[[ SOURCE MATERIAL open ]]
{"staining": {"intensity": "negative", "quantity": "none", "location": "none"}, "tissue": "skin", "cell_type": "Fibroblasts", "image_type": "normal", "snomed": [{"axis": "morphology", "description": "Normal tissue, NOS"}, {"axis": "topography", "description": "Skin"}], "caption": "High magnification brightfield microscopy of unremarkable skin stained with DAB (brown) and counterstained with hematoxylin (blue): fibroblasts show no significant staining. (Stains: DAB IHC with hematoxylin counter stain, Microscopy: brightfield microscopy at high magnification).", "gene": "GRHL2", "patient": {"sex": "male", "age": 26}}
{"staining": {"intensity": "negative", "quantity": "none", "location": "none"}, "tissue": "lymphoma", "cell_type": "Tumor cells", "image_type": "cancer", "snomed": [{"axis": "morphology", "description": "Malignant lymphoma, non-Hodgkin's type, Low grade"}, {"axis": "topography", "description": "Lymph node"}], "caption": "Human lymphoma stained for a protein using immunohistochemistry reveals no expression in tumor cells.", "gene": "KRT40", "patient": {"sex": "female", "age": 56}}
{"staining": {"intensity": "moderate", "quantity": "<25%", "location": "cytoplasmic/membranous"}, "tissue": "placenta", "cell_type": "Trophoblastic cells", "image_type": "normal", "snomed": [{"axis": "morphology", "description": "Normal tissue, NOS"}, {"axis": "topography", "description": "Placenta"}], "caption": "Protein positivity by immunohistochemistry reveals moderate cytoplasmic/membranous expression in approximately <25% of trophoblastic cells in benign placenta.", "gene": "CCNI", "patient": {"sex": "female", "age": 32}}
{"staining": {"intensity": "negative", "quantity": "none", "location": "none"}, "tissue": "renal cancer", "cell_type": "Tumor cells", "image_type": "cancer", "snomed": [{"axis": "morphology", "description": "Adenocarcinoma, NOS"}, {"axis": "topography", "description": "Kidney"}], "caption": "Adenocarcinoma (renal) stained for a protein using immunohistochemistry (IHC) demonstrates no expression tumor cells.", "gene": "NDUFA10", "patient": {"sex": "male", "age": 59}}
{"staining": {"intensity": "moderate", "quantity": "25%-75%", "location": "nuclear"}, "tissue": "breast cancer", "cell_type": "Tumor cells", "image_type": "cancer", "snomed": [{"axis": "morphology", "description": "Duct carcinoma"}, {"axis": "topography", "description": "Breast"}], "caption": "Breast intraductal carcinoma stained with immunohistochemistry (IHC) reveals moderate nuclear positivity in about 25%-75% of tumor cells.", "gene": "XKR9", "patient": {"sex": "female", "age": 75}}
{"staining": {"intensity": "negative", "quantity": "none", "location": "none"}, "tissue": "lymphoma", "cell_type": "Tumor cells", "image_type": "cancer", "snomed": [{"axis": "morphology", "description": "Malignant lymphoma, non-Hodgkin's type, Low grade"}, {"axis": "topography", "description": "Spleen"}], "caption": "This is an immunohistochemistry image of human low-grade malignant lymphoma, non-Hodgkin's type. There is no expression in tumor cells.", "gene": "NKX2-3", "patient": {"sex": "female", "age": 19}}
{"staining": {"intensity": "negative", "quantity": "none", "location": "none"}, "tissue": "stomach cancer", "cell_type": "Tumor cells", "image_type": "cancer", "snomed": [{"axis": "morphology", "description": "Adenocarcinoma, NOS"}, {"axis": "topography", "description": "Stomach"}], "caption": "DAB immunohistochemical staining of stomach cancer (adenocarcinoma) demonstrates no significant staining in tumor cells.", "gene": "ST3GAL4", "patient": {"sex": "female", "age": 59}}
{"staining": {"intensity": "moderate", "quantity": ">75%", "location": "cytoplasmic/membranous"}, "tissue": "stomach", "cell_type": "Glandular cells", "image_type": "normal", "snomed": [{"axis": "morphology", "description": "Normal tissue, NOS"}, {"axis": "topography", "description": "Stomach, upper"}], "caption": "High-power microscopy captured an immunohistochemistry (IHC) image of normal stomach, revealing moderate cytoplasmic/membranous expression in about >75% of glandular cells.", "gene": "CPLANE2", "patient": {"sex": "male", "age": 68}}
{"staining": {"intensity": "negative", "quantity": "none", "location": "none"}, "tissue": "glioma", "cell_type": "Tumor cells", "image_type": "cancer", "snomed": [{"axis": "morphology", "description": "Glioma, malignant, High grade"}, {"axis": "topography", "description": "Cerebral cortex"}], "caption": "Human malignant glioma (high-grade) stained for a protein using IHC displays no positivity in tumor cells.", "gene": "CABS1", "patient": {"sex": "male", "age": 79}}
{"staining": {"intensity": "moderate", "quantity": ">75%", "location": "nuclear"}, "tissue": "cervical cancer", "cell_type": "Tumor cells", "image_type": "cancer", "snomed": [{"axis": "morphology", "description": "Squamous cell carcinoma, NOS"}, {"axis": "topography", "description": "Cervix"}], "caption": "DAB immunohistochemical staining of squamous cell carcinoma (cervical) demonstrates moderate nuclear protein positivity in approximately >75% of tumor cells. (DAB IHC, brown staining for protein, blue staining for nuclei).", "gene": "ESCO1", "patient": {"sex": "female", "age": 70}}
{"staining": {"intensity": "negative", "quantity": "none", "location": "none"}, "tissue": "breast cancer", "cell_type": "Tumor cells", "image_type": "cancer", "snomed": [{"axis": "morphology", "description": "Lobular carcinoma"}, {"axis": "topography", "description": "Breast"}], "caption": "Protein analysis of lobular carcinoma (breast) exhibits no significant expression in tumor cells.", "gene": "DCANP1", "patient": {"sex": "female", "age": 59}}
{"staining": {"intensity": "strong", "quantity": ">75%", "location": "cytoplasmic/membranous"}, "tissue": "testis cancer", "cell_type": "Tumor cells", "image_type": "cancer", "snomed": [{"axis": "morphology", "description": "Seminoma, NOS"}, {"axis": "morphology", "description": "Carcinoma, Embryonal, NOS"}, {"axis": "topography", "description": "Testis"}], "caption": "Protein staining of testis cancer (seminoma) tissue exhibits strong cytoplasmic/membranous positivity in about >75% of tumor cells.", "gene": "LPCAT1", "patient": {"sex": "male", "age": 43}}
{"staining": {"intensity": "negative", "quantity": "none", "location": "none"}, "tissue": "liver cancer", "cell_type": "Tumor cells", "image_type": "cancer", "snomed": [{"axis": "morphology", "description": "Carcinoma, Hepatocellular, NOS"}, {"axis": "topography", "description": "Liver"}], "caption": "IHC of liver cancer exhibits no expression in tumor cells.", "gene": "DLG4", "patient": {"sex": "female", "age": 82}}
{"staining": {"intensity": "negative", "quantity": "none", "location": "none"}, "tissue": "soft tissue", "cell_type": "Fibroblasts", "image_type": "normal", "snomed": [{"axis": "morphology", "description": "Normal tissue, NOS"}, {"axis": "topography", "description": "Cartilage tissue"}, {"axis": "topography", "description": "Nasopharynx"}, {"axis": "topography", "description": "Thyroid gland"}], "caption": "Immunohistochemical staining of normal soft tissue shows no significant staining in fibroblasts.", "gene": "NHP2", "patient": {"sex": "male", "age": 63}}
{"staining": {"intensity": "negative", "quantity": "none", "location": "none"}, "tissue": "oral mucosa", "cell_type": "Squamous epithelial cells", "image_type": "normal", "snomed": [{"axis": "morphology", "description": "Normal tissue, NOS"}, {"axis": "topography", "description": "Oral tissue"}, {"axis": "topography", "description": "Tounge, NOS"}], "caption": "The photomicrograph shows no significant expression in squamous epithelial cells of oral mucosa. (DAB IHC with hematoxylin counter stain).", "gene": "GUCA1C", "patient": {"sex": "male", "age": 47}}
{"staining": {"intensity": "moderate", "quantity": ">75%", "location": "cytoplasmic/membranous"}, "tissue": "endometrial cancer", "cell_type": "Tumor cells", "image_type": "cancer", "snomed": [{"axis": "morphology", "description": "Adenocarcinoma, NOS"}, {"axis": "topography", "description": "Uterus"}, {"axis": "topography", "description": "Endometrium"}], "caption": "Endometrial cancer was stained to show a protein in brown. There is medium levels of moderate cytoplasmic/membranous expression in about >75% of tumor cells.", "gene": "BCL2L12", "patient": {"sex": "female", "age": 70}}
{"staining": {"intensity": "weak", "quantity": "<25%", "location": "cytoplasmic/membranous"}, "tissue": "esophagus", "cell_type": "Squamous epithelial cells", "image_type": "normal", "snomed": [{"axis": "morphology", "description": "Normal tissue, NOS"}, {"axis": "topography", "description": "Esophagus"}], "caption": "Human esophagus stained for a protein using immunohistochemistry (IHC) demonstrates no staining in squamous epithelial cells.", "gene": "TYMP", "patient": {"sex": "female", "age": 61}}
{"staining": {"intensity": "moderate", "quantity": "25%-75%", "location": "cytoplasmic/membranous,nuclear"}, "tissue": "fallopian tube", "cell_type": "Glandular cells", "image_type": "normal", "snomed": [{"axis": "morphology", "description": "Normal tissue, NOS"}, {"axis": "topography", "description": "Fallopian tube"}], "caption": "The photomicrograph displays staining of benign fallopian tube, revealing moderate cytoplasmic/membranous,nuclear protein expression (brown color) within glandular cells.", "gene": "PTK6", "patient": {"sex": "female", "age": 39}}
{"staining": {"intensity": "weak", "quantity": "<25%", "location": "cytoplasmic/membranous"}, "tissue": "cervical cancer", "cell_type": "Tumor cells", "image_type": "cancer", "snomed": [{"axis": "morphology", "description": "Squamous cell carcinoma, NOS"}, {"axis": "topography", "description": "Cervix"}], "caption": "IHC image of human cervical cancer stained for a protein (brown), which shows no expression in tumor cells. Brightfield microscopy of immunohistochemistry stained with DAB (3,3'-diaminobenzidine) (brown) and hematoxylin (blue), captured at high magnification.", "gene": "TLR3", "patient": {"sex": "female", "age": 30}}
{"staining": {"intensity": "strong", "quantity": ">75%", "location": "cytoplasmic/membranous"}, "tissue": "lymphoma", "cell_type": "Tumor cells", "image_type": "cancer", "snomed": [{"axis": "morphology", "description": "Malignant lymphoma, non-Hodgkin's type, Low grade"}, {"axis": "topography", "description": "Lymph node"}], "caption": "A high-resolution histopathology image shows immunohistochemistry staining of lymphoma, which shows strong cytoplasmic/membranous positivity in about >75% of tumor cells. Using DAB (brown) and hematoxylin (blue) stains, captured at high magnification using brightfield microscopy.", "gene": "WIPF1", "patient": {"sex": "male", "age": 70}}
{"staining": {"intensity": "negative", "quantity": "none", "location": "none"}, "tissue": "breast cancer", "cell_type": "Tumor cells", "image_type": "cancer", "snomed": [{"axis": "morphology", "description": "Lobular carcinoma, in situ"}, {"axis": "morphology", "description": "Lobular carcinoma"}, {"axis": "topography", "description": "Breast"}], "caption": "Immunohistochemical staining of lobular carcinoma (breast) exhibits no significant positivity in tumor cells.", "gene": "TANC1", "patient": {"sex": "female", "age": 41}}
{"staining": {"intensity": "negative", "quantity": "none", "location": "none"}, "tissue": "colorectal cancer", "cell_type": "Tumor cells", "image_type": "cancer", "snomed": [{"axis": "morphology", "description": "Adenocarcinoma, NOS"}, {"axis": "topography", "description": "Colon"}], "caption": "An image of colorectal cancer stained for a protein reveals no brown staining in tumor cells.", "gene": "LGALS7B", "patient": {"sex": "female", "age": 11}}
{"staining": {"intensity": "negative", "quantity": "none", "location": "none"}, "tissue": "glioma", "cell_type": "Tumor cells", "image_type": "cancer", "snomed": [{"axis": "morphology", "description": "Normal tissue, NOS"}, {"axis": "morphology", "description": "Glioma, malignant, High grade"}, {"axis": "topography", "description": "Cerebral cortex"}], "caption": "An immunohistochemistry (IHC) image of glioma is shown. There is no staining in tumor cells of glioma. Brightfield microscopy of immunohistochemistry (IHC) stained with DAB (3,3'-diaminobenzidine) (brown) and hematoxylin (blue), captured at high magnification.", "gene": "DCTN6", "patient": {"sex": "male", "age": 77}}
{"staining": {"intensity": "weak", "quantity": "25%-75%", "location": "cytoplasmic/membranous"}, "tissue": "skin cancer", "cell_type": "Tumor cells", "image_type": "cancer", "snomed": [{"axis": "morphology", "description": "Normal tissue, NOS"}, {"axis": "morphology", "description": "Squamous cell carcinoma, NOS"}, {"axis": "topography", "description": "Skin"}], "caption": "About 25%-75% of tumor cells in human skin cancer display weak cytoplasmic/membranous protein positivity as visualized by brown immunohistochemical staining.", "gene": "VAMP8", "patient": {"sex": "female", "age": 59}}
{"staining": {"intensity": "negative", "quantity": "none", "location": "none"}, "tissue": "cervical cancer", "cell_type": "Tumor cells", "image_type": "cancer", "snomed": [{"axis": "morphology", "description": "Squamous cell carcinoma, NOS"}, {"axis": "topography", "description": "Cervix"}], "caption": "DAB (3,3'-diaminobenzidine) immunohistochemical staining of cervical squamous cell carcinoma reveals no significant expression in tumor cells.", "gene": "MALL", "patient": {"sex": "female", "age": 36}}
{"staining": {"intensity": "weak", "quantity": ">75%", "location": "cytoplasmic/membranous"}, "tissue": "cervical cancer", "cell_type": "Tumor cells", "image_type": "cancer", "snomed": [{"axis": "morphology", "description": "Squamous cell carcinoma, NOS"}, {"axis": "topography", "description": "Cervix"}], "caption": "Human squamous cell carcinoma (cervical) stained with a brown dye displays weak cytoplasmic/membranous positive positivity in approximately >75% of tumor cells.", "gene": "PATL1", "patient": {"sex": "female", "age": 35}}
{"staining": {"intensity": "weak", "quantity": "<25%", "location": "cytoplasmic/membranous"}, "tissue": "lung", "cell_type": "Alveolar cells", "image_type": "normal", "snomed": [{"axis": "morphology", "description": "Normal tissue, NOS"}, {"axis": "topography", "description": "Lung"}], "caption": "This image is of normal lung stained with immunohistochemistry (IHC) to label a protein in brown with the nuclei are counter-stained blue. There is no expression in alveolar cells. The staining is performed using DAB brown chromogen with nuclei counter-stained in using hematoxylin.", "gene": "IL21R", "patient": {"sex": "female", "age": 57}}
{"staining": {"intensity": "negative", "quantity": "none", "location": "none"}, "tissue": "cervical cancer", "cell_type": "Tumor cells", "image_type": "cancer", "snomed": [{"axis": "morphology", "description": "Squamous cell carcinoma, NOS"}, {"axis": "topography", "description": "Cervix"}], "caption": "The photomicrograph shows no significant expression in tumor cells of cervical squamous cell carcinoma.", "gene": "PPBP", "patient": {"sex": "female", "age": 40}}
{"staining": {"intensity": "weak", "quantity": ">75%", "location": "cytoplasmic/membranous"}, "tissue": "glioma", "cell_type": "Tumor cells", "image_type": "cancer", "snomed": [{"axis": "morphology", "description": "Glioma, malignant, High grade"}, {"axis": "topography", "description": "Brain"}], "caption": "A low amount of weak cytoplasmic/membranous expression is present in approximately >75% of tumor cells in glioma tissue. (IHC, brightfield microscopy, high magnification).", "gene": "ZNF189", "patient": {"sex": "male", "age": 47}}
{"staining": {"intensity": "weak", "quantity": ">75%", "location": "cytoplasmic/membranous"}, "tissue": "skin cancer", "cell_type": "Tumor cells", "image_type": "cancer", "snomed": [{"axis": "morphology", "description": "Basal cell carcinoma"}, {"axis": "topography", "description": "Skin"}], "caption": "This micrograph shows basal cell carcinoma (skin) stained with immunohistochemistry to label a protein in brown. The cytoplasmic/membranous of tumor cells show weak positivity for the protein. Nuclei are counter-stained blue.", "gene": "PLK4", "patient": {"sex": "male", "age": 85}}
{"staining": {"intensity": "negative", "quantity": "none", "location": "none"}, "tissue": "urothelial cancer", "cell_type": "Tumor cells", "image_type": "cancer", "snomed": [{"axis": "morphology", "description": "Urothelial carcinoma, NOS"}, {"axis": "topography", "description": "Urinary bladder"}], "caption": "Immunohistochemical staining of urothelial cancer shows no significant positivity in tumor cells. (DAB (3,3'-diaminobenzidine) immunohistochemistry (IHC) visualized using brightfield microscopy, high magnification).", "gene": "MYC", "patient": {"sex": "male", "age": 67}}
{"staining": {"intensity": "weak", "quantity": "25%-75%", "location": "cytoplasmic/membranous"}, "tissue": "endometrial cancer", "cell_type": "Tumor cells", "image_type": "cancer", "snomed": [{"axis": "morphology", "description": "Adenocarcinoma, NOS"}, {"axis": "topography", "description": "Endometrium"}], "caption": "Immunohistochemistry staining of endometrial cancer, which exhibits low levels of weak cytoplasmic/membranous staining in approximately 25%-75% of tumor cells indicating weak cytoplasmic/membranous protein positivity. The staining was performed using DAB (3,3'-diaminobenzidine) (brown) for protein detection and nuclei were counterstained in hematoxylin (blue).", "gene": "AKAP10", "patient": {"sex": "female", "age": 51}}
[[ SOURCE MATERIAL closed ]]
* [ABOUT THIS EXERCISE]
Could you repeat exactly the lines in the listing above from the one with "of human cervical" down to the one with "high-resolution histopathology image"? Include both of those lines.

* [TASK ANSWER]
{"staining": {"intensity": "weak", "quantity": "<25%", "location": "cytoplasmic/membranous"}, "tissue": "cervical cancer", "cell_type": "Tumor cells", "image_type": "cancer", "snomed": [{"axis": "morphology", "description": "Squamous cell carcinoma, NOS"}, {"axis": "topography", "description": "Cervix"}], "caption": "IHC image of human cervical cancer stained for a protein (brown), which shows no expression in tumor cells. Brightfield microscopy of immunohistochemistry stained with DAB (3,3'-diaminobenzidine) (brown) and hematoxylin (blue), captured at high magnification.", "gene": "TLR3", "patient": {"sex": "female", "age": 30}}
{"staining": {"intensity": "strong", "quantity": ">75%", "location": "cytoplasmic/membranous"}, "tissue": "lymphoma", "cell_type": "Tumor cells", "image_type": "cancer", "snomed": [{"axis": "morphology", "description": "Malignant lymphoma, non-Hodgkin's type, Low grade"}, {"axis": "topography", "description": "Lymph node"}], "caption": "A high-resolution histopathology image shows immunohistochemistry staining of lymphoma, which shows strong cytoplasmic/membranous positivity in about >75% of tumor cells. Using DAB (brown) and hematoxylin (blue) stains, captured at high magnification using brightfield microscopy.", "gene": "WIPF1", "patient": {"sex": "male", "age": 70}}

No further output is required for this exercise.